● EXTRACTED ENTRIES
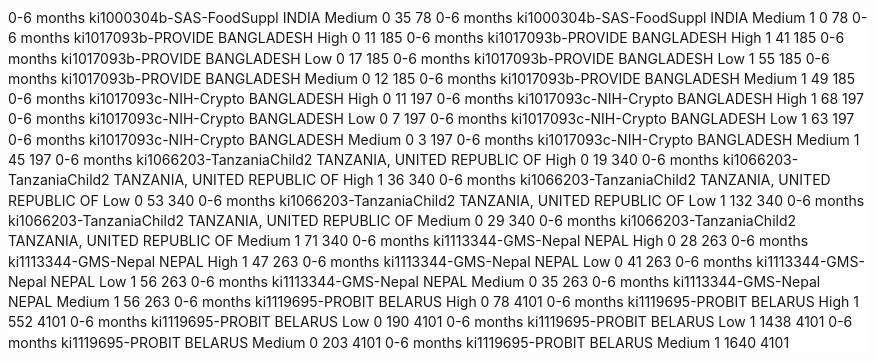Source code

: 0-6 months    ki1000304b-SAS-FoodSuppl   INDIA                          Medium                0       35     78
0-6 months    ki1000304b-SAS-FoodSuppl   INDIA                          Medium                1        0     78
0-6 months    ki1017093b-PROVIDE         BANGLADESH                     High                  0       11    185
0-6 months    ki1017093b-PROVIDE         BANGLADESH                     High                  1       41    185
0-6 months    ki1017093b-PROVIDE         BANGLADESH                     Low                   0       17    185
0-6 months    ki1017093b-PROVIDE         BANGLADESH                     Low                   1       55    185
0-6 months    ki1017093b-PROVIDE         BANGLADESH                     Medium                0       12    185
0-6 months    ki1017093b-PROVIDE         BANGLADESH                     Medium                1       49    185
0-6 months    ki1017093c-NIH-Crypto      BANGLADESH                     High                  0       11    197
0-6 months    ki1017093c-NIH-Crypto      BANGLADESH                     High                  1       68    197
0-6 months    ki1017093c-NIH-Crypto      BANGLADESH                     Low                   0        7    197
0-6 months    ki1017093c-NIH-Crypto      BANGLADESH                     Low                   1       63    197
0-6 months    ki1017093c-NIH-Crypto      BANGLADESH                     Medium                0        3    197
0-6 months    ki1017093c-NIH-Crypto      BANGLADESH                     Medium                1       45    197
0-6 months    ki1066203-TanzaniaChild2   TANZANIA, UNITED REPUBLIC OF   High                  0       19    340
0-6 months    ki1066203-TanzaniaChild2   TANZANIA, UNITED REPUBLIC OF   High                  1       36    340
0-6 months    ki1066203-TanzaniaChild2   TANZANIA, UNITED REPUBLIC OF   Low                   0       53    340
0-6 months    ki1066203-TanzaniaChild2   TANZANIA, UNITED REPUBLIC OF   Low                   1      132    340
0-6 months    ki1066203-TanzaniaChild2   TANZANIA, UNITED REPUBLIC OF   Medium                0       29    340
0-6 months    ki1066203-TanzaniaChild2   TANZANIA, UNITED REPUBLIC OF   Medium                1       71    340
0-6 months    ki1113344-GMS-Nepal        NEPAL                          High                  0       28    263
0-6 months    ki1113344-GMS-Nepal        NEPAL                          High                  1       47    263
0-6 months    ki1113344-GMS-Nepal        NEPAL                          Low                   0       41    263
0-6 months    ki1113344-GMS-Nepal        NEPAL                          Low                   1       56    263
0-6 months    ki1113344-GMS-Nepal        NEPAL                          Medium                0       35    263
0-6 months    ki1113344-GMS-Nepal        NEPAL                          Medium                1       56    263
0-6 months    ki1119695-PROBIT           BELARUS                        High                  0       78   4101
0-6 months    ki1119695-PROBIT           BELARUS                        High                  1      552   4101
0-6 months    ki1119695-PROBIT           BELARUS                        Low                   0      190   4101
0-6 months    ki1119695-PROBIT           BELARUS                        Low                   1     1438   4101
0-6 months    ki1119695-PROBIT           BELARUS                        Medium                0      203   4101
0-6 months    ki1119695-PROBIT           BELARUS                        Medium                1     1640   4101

* * *

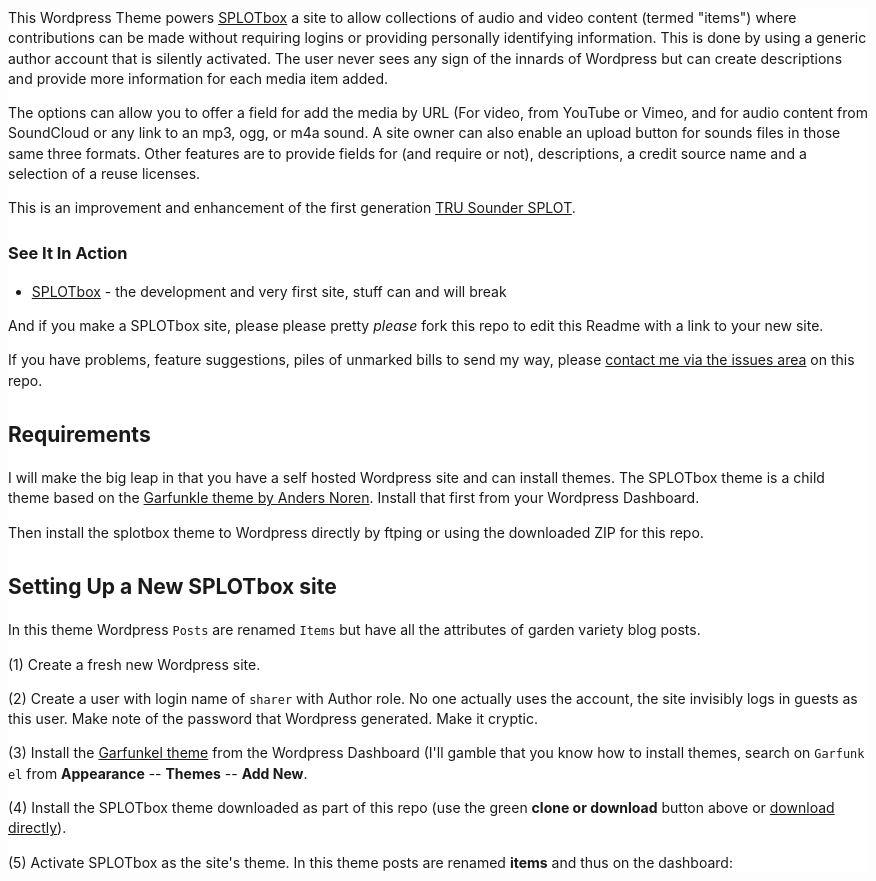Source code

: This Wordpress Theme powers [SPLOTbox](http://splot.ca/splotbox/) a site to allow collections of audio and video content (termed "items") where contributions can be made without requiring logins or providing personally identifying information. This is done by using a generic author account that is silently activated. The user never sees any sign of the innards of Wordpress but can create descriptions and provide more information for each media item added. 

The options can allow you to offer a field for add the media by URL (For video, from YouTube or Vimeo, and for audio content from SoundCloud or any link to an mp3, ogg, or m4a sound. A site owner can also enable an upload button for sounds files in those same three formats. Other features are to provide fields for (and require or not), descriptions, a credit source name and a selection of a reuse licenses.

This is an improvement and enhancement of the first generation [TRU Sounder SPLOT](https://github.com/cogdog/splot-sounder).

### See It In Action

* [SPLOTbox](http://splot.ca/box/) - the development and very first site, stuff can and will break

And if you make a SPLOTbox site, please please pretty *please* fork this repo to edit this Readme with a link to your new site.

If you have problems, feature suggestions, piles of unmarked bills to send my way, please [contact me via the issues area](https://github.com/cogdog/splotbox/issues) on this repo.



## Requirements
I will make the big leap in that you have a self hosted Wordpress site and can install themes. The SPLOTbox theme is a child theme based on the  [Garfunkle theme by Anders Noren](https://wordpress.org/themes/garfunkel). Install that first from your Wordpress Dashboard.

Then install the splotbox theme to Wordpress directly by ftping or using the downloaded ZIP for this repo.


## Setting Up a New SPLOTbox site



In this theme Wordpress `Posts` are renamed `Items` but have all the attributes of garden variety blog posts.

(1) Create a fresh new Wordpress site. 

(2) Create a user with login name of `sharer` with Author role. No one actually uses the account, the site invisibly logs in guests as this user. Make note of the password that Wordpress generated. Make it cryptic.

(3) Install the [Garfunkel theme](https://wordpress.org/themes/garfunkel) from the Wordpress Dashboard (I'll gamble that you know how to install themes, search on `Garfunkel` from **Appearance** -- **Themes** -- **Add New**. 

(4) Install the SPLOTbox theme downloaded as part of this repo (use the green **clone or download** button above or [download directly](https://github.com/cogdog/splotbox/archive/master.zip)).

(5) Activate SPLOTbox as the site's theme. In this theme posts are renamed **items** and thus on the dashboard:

● WHAT TO DO
Please copy out word for word the lines starting at the one containing "And if you make" and ending at the one containing "Then install the".

● ANSWER BELOW
And if you make a SPLOTbox site, please please pretty *please* fork this repo to edit this Readme with a link to your new site.

If you have problems, feature suggestions, piles of unmarked bills to send my way, please [contact me via the issues area](https://github.com/cogdog/splotbox/issues) on this repo.



## Requirements
I will make the big leap in that you have a self hosted Wordpress site and can install themes. The SPLOTbox theme is a child theme based on the  [Garfunkle theme by Anders Noren](https://wordpress.org/themes/garfunkel). Install that first from your Wordpress Dashboard.

Then install the splotbox theme to Wordpress directly by ftping or using the downloaded ZIP for this repo.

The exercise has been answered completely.